Is this interpretation of fermionic dimensions correct?

Question

The number of Grassmann coordinates in ${\cal N}=1$, $3+1$ dimensional superspace is $4$. Let's call them: $\theta_1$ $\theta_2$ $\theta_3$ $\theta_4$.

The Grassmann variables can be represented by analogy with the matrix representation of complex numbers by $2^n\times2^n$ matrices where $n$ is the number of Grassmann variables.

For example for $n=2$ one can write:

\begin{equation*} \theta_1= \begin{bmatrix} 0 & 0 & 0 & 0\\ 1 & 0 & 0 & 0\\ 0 & 0 & 0 & 0\\ 0 & 0 & 1 & 0 \end{bmatrix} \end{equation*}

\begin{equation*} \theta_2= \begin{bmatrix} 0 & 0 & 0 & 0\\ 0 & 0 & 0 & 0\\ 1 & 0 & 0 & 0\\ 0 &-1 & 0 & 0 \end{bmatrix} \end{equation*}

My question is: if Grassmann numbers can be represented on $\mathbb{R}^{2^n}$ the same way that complex numbers are represented on $\mathbb{R}^{2}$? I'm not sure if $\mathbb{R}^{2^n}$ would be the minimum dimension needed for a global embedding, in case. But locally I assume it's the minimum dimension needed.

I know that Grassmann numbers do not make up a field and the analogy fails. But still, I want to know if such a geometrical embedding works out.

I mean, can it be interpreted that spacetime must be $20$ dimensional in principle but $16$ dimensions of it are constrained by Grassmann's algebra(given a specific algebraic structure)?

I know that it might sound stupid, but even something close to such an interpretation or a relation between different types of dimensions(fermionic, bosonic, both compact or large) can really help.

Answer 1

1. That the Graßmann algebra has a representation as $2^n$ by $2^n$ matrices does not imply that it represents $2^n$ dimensions. The reason complex numbers correspond to two real dimensions is that the complex numbers are isomorphic to $\mathbb{R}^2$ as a vector space over the real numbers. The Graßmann algebra on $n$ generators actually does have dimension $2^n$ as a real vector space because the space of $k$ products of the generators has dimension $\binom{n}{k}$ and so the full algebra has dimension $\sum_k \binom{n}{k} = 2^n$, but this not a direct consequence of the representation being matrices over $\mathbb{R}^{2^n}$ - note that the space of all matrices of that size has dimension $(2^n)^2$.

2. The representation as $2^n$ by $2^n$ matrices is the unique irreducible representation of a Graßmann algebra on $n$ generators because the Graßmann algebra is related to a Euclidean Clifford algebra of $2n$ $\gamma$-matrices by $$ \theta_i = \frac{1}{2}(\gamma_i -\mathrm{i}\gamma_{N+i})$$ and the unique irreducible representation of $2N$ $\gamma$-matrices is $2^n$-dimensional, see this answer by Qmechanic. Note that you can obtain the $\gamma$-matrices from the $\theta_i$ as $\theta_i\pm\theta_i^\dagger$ since the Euclidean $\gamma_i$ can be chosen Hermitian, so this representation of the Graßmann algebra is also unique.

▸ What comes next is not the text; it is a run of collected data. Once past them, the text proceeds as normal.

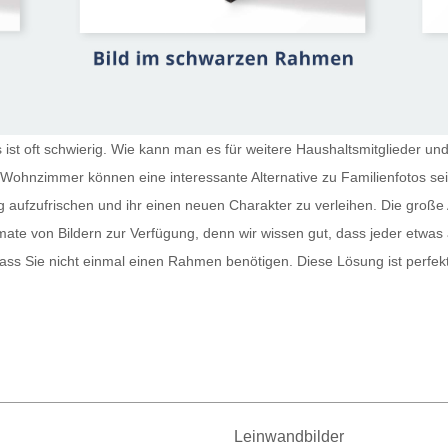
st oft schwierig. Wie kann man es für weitere Haushaltsmitglieder und
r Wohnzimmer
können eine interessante Alternative zu Familienfotos s
g aufzufrischen und ihr einen neuen Charakter zu verleihen. Die große 
te von Bildern zur Verfügung, denn wir wissen gut, dass jeder etwas
sodass Sie nicht einmal einen Rahmen benötigen. Diese Lösung ist perfe
Leinwandbilder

3. For supermanifolds, we usually do not use the notion of dimension as a single number, since the very different nature of bosonic and fermionic coordinates makes it rather useless to try and lump both of them into a single number. Instead one thinks of the bosonic and fermionic coordinates separately, saying that a supermanifold that is locally $\mathbb{R}^n$ with $m$ Graßmann coordinates attached has a dimension of $(n,m)$. The whole point of the fermionic coordinates is that they carry a very different kind of information than just being a list of real-valued numbers - the isomorphism as vector spaces to $\mathbb{R}^{n+2^m}$ ignores the whole algebra structure of the Graßmann numbers, and so forgets an essential structure. No one will accept calling this a manifold of dimension $n+2^m$ because that is just not a useful way to look at it - you've explicitly dropped the very thing that distinguishes a supermanifold from a manifold.